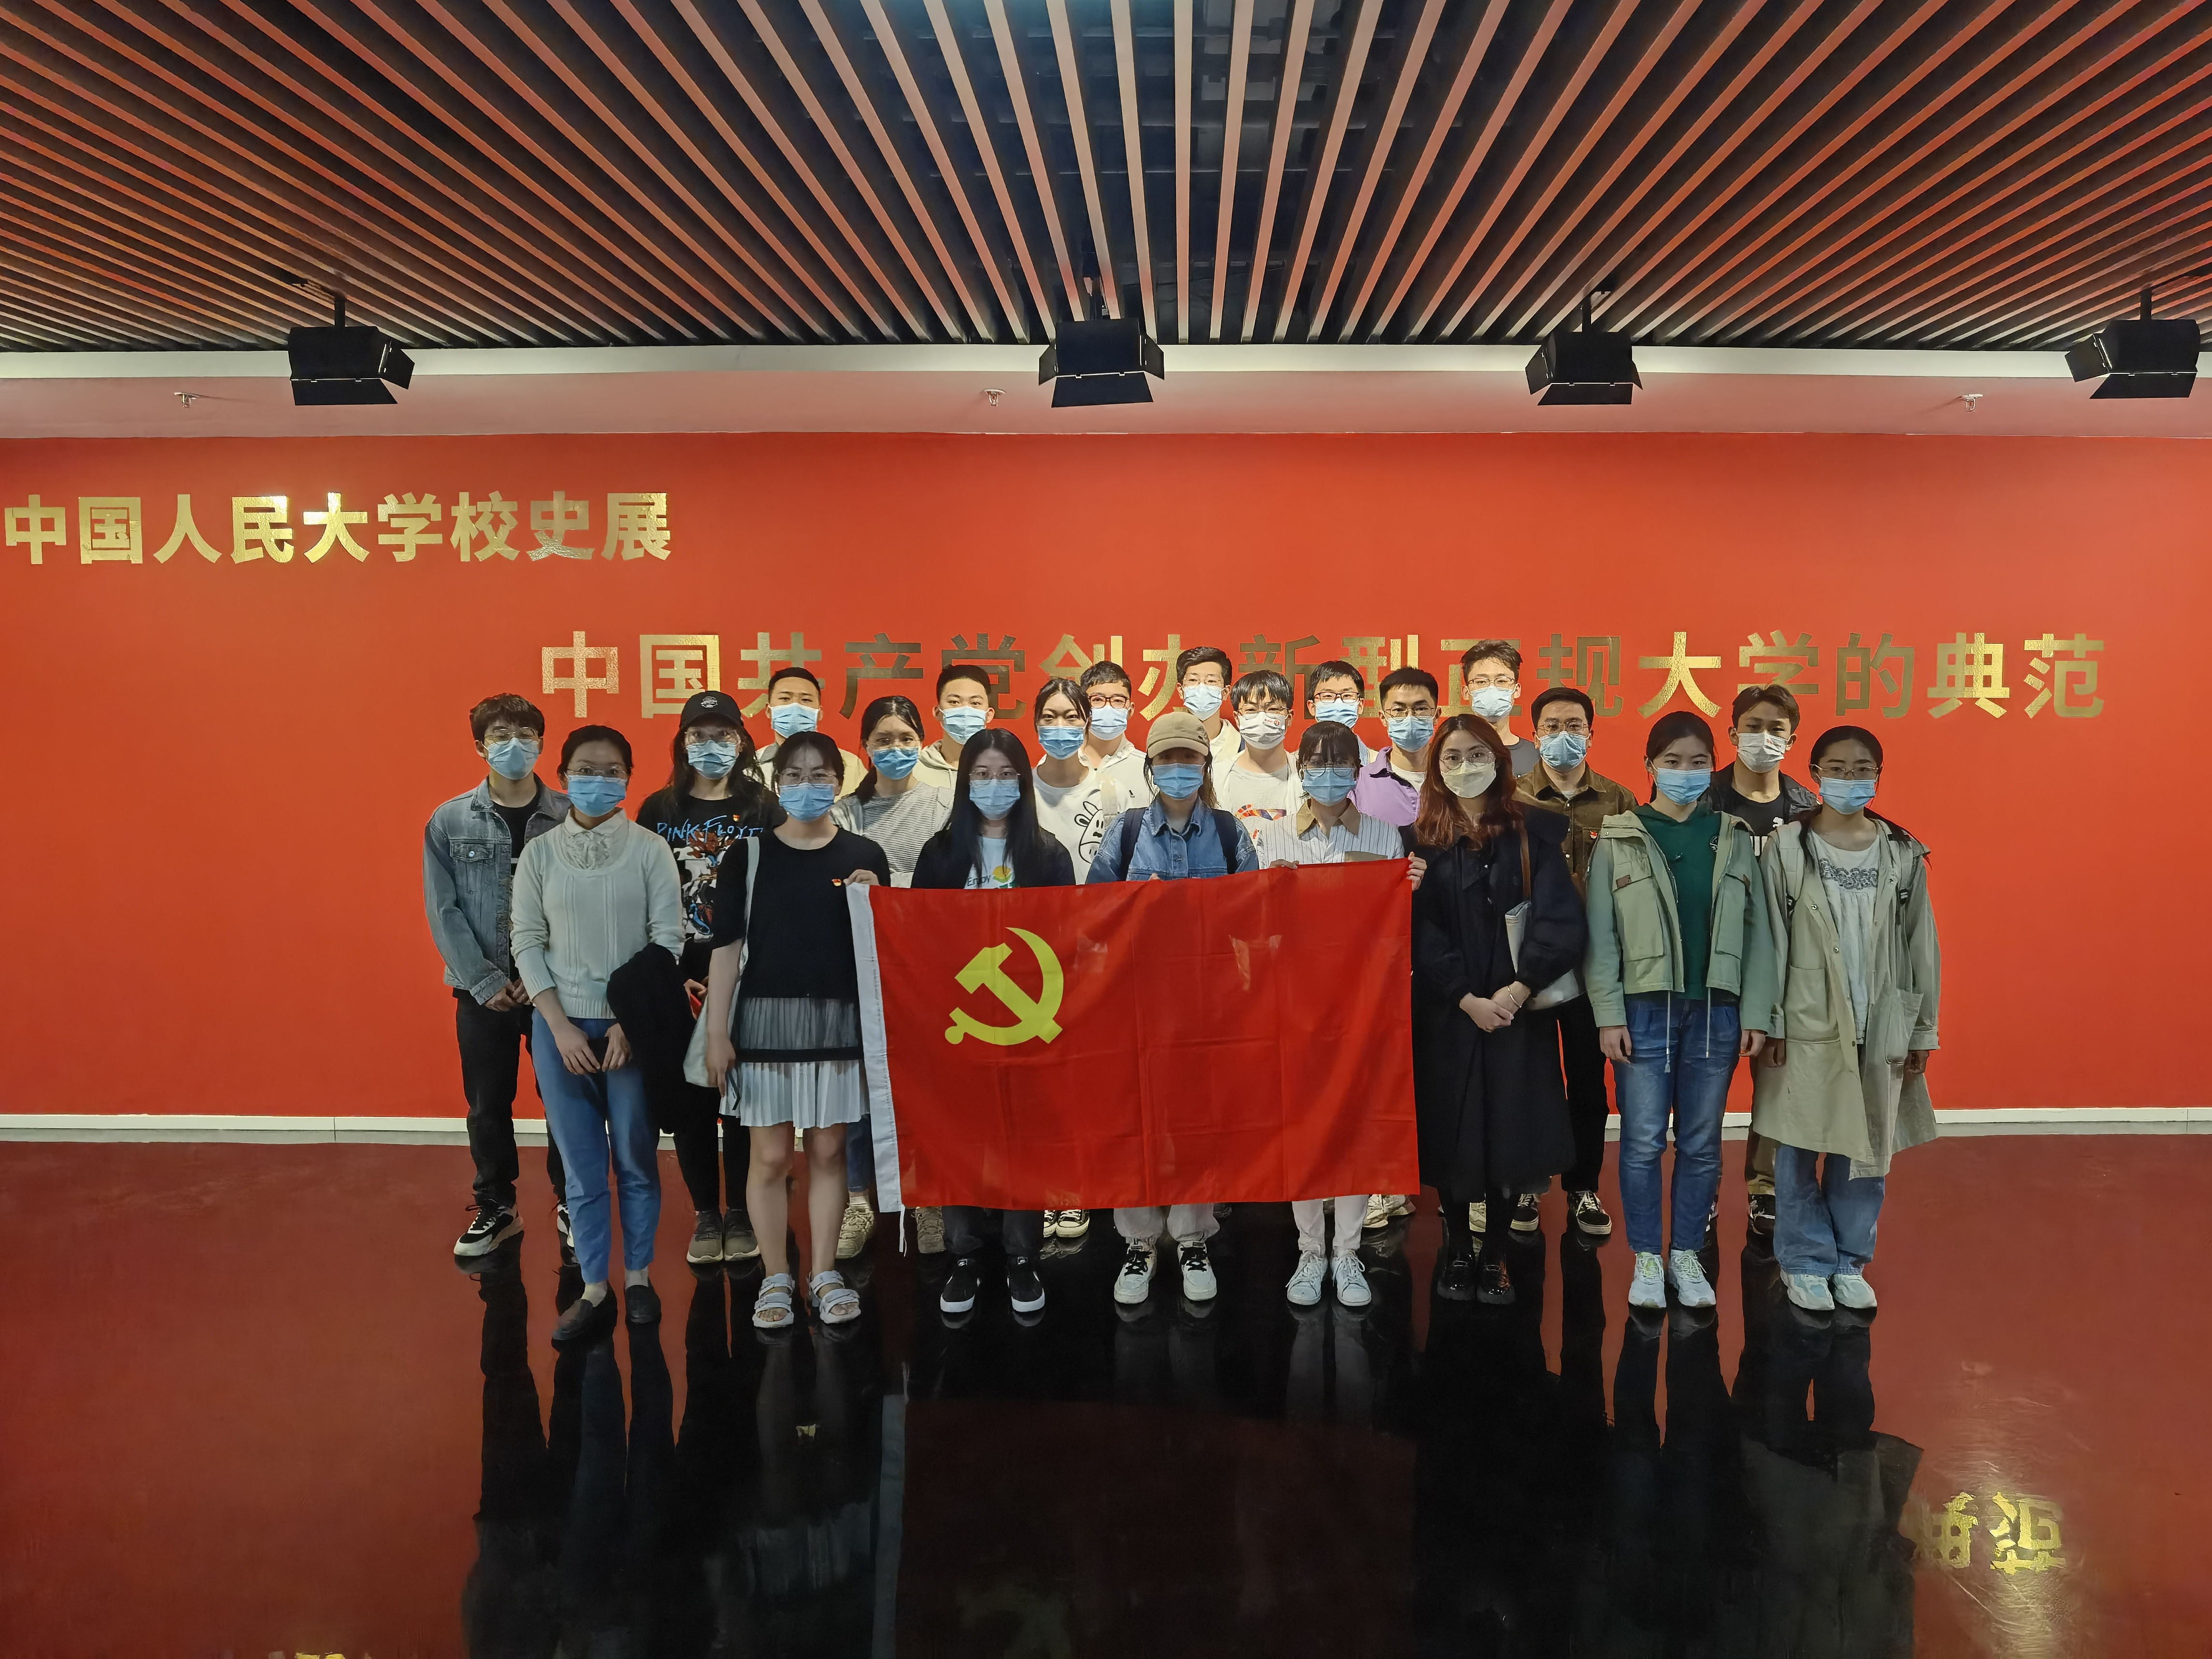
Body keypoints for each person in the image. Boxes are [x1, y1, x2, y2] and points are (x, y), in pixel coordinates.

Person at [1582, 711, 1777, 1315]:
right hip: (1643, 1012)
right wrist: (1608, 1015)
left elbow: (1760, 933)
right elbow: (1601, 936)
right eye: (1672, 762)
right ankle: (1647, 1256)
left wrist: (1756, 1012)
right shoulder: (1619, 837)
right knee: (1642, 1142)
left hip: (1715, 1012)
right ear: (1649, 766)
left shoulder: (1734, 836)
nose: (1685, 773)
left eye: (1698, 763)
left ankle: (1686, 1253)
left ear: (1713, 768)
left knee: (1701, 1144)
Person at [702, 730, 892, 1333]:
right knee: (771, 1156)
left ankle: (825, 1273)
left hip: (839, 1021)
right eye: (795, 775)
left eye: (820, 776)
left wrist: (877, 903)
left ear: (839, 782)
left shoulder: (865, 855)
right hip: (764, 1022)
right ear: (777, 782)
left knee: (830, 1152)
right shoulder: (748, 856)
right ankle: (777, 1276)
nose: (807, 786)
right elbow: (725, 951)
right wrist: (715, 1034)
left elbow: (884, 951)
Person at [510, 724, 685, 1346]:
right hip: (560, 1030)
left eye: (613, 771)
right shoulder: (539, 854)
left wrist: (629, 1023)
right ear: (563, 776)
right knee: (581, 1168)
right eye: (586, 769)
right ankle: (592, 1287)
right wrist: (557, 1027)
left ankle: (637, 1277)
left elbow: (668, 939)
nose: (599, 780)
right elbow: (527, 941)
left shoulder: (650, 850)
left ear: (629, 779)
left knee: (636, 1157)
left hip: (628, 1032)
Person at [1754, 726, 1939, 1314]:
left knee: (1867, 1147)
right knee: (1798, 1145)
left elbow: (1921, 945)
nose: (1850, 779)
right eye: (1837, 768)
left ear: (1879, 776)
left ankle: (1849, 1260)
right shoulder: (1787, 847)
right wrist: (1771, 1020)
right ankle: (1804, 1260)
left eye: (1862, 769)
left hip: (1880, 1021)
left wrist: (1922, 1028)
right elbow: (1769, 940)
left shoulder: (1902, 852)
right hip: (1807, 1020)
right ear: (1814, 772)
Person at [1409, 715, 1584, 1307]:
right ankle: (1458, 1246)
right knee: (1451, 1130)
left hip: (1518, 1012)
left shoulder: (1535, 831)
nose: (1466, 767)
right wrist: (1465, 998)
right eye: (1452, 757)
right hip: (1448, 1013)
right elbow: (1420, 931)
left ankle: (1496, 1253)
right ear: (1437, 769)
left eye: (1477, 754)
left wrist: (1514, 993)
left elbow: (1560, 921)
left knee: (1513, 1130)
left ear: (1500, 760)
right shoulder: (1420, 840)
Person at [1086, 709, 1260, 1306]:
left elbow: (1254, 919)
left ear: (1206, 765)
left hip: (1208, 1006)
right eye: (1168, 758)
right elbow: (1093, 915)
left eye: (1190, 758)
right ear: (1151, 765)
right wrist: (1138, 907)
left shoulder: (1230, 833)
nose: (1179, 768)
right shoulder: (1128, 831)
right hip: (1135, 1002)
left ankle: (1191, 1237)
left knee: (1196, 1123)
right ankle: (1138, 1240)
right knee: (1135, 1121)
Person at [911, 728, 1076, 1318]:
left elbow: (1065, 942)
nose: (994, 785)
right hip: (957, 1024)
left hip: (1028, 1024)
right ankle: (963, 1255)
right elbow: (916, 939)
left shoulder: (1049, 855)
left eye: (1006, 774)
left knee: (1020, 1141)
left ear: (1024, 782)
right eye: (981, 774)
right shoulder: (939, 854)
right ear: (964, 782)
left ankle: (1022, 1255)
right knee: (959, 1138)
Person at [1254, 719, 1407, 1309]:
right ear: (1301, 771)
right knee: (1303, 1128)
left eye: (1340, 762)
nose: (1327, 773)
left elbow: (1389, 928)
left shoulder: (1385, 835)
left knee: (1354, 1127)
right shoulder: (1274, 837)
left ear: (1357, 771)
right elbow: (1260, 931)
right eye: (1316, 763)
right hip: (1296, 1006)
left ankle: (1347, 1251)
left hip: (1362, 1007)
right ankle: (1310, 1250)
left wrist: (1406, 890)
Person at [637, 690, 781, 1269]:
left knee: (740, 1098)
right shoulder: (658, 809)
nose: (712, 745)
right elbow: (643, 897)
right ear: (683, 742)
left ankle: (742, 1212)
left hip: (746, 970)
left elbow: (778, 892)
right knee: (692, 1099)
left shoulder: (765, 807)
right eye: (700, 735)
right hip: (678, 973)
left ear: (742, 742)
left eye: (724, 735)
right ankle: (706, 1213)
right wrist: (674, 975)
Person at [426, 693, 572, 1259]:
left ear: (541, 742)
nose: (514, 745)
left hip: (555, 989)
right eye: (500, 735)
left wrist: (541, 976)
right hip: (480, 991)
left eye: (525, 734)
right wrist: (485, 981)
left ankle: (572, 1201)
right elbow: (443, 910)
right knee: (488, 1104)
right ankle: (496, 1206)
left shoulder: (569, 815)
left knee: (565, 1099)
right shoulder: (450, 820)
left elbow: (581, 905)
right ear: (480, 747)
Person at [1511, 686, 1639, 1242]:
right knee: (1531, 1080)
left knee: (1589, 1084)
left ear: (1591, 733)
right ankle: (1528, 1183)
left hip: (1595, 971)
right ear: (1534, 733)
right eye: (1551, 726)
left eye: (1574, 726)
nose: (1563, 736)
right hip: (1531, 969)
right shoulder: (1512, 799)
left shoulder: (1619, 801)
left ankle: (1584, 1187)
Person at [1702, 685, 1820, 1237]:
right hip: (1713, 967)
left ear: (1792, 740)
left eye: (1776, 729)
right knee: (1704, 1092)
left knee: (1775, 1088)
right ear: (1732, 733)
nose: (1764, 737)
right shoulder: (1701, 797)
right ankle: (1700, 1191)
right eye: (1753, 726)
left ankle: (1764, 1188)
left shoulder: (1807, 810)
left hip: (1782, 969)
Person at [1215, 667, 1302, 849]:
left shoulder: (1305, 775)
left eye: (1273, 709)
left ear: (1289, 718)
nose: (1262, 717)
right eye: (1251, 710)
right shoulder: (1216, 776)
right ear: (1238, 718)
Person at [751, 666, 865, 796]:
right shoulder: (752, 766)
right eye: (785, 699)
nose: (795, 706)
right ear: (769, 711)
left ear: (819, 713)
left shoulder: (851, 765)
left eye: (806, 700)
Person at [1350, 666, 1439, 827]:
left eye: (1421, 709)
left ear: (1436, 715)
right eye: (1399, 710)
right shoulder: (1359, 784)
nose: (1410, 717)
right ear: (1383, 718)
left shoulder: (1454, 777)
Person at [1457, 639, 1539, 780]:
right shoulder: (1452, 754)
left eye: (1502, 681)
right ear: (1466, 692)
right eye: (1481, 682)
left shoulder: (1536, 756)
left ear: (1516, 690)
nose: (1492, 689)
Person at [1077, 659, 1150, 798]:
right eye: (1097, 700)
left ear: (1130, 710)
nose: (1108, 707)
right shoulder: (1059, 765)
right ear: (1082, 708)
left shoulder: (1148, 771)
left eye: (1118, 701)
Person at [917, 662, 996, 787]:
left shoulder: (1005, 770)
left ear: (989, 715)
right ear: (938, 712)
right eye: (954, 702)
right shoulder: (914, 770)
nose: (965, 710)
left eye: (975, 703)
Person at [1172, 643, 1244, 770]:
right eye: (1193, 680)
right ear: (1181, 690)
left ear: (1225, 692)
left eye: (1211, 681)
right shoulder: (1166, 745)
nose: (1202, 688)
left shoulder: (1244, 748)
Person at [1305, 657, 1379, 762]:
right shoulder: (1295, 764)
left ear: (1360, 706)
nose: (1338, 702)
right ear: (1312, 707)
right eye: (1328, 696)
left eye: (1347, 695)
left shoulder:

Required work — Word for word, repeat all of the entries above, leaving out the pictures.

Your solution —
Body keypoints for each person in the image. Boxes are [x1, y1, x2, y2] and points are (x, y), in pixel coordinates.

Person at [1582, 711, 1777, 1315]:
right hip: (1643, 1012)
right wrist: (1608, 1015)
left elbow: (1760, 933)
right elbow: (1601, 936)
right eye: (1672, 762)
right ankle: (1647, 1256)
left wrist: (1756, 1012)
right shoulder: (1619, 837)
right knee: (1642, 1142)
left hip: (1715, 1012)
right ear: (1649, 766)
left shoulder: (1734, 836)
nose: (1685, 773)
left eye: (1698, 763)
left ankle: (1686, 1253)
left ear: (1713, 768)
left knee: (1701, 1144)
Person at [702, 730, 892, 1333]:
right knee: (771, 1156)
left ankle: (825, 1273)
left hip: (839, 1021)
right eye: (795, 775)
left eye: (820, 776)
left wrist: (877, 903)
left ear: (839, 782)
left shoulder: (865, 855)
right hip: (764, 1022)
right ear: (777, 782)
left knee: (830, 1152)
right shoulder: (748, 856)
right ankle: (777, 1276)
nose: (807, 786)
right elbow: (725, 951)
right wrist: (715, 1034)
left elbow: (884, 951)
Person at [510, 724, 685, 1346]:
right hip: (560, 1030)
left eye: (613, 771)
right shoulder: (539, 854)
left wrist: (629, 1023)
right ear: (563, 776)
right knee: (581, 1168)
right eye: (586, 769)
right ankle: (592, 1287)
right wrist: (557, 1027)
left ankle: (637, 1277)
left elbow: (668, 939)
nose: (599, 780)
right elbow: (527, 941)
left shoulder: (650, 850)
left ear: (629, 779)
left knee: (636, 1157)
left hip: (628, 1032)
Person at [1754, 726, 1939, 1314]:
left knee: (1867, 1147)
right knee: (1798, 1145)
left elbow: (1921, 945)
nose: (1850, 779)
right eye: (1837, 768)
left ear: (1879, 776)
left ankle: (1849, 1260)
right shoulder: (1787, 847)
right wrist: (1771, 1020)
right ankle: (1804, 1260)
left eye: (1862, 769)
left hip: (1880, 1021)
left wrist: (1922, 1028)
right elbow: (1769, 940)
left shoulder: (1902, 852)
right hip: (1807, 1020)
right ear: (1814, 772)
Person at [1409, 715, 1584, 1307]:
right ankle: (1458, 1246)
right knee: (1451, 1130)
left hip: (1518, 1012)
left shoulder: (1535, 831)
nose: (1466, 767)
right wrist: (1465, 998)
right eye: (1452, 757)
right hip: (1448, 1013)
right elbow: (1420, 931)
left ankle: (1496, 1253)
right ear: (1437, 769)
left eye: (1477, 754)
left wrist: (1514, 993)
left elbow: (1560, 921)
left knee: (1513, 1130)
left ear: (1500, 760)
right shoulder: (1420, 840)
Person at [1086, 709, 1260, 1306]:
left elbow: (1254, 919)
left ear: (1206, 765)
left hip: (1208, 1006)
right eye: (1168, 758)
right elbow: (1093, 915)
left eye: (1190, 758)
right ear: (1151, 765)
right wrist: (1138, 907)
left shoulder: (1230, 833)
nose: (1179, 768)
right shoulder: (1128, 831)
right hip: (1135, 1002)
left ankle: (1191, 1237)
left knee: (1196, 1123)
right ankle: (1138, 1240)
right knee: (1135, 1121)
Person at [911, 728, 1076, 1318]:
left elbow: (1065, 942)
nose: (994, 785)
right hip: (957, 1024)
left hip: (1028, 1024)
right ankle: (963, 1255)
right elbow: (916, 939)
left shoulder: (1049, 855)
left eye: (1006, 774)
left knee: (1020, 1141)
left ear: (1024, 782)
right eye: (981, 774)
right shoulder: (939, 854)
right ear: (964, 782)
left ankle: (1022, 1255)
right knee: (959, 1138)
Person at [1254, 719, 1407, 1309]:
right ear: (1301, 771)
right knee: (1303, 1128)
left eye: (1340, 762)
nose: (1327, 773)
left elbow: (1389, 928)
left shoulder: (1385, 835)
left knee: (1354, 1127)
right shoulder: (1274, 837)
left ear: (1357, 771)
right elbow: (1260, 931)
right eye: (1316, 763)
right hip: (1296, 1006)
left ankle: (1347, 1251)
left hip: (1362, 1007)
right ankle: (1310, 1250)
left wrist: (1406, 890)
Person at [637, 690, 781, 1269]:
left knee: (740, 1098)
right shoulder: (658, 809)
nose: (712, 745)
right elbow: (643, 897)
right ear: (683, 742)
left ankle: (742, 1212)
left hip: (746, 970)
left elbow: (778, 892)
right knee: (692, 1099)
left shoulder: (765, 807)
right eye: (700, 735)
right hip: (678, 973)
left ear: (742, 742)
left eye: (724, 735)
right ankle: (706, 1213)
right wrist: (674, 975)
Person at [426, 693, 572, 1259]:
left ear: (541, 742)
nose: (514, 745)
left hip: (555, 989)
right eye: (500, 735)
left wrist: (541, 976)
right hip: (480, 991)
left eye: (525, 734)
right wrist: (485, 981)
left ankle: (572, 1201)
right elbow: (443, 910)
right knee: (488, 1104)
right ankle: (496, 1206)
left shoulder: (569, 815)
left knee: (565, 1099)
right shoulder: (450, 820)
left elbow: (581, 905)
right ear: (480, 747)
Person at [1511, 686, 1639, 1242]:
right knee: (1531, 1080)
left knee: (1589, 1084)
left ear: (1591, 733)
right ankle: (1528, 1183)
left hip: (1595, 971)
right ear: (1534, 733)
right eye: (1551, 726)
left eye: (1574, 726)
nose: (1563, 736)
right hip: (1531, 969)
right shoulder: (1512, 799)
left shoulder: (1619, 801)
left ankle: (1584, 1187)
Person at [1702, 685, 1820, 1237]:
right hip: (1713, 967)
left ear: (1792, 740)
left eye: (1776, 729)
right knee: (1704, 1092)
left knee: (1775, 1088)
right ear: (1732, 733)
nose: (1764, 737)
right shoulder: (1701, 797)
right ankle: (1700, 1191)
right eye: (1753, 726)
left ankle: (1764, 1188)
left shoulder: (1807, 810)
left hip: (1782, 969)
Person at [1215, 667, 1302, 849]:
left shoulder: (1305, 775)
left eye: (1273, 709)
left ear: (1289, 718)
nose: (1262, 717)
right eye: (1251, 710)
right shoulder: (1216, 776)
right ear: (1238, 718)
Person at [751, 666, 865, 796]:
right shoulder: (752, 766)
right eye: (785, 699)
nose: (795, 706)
right ear: (769, 711)
left ear: (819, 713)
left shoulder: (851, 765)
left eye: (806, 700)
Person at [1350, 666, 1439, 827]:
left eye: (1421, 709)
left ear: (1436, 715)
right eye: (1399, 710)
right shoulder: (1359, 784)
nose: (1410, 717)
right ear: (1383, 718)
left shoulder: (1454, 777)
Person at [1457, 639, 1539, 780]:
right shoulder: (1452, 754)
left eye: (1502, 681)
right ear: (1466, 692)
right eye: (1481, 682)
left shoulder: (1536, 756)
left ear: (1516, 690)
nose: (1492, 689)
Person at [1077, 659, 1150, 798]:
right eye: (1097, 700)
left ear: (1130, 710)
nose: (1108, 707)
right shoulder: (1059, 765)
right ear: (1082, 708)
left shoulder: (1148, 771)
left eye: (1118, 701)
Person at [917, 662, 996, 787]:
left shoulder: (1005, 770)
left ear: (989, 715)
right ear: (938, 712)
right eye: (954, 702)
right shoulder: (914, 770)
nose: (965, 710)
left eye: (975, 703)
Person at [1172, 643, 1244, 770]:
right eye: (1193, 680)
right ear: (1181, 690)
left ear: (1225, 692)
left eye: (1211, 681)
right shoulder: (1166, 745)
nose: (1202, 688)
left shoulder: (1244, 748)
Person at [1305, 657, 1379, 762]:
right shoulder: (1295, 764)
left ear: (1360, 706)
nose: (1338, 702)
right ear: (1312, 707)
right eye: (1328, 696)
left eye: (1347, 695)
left shoulder:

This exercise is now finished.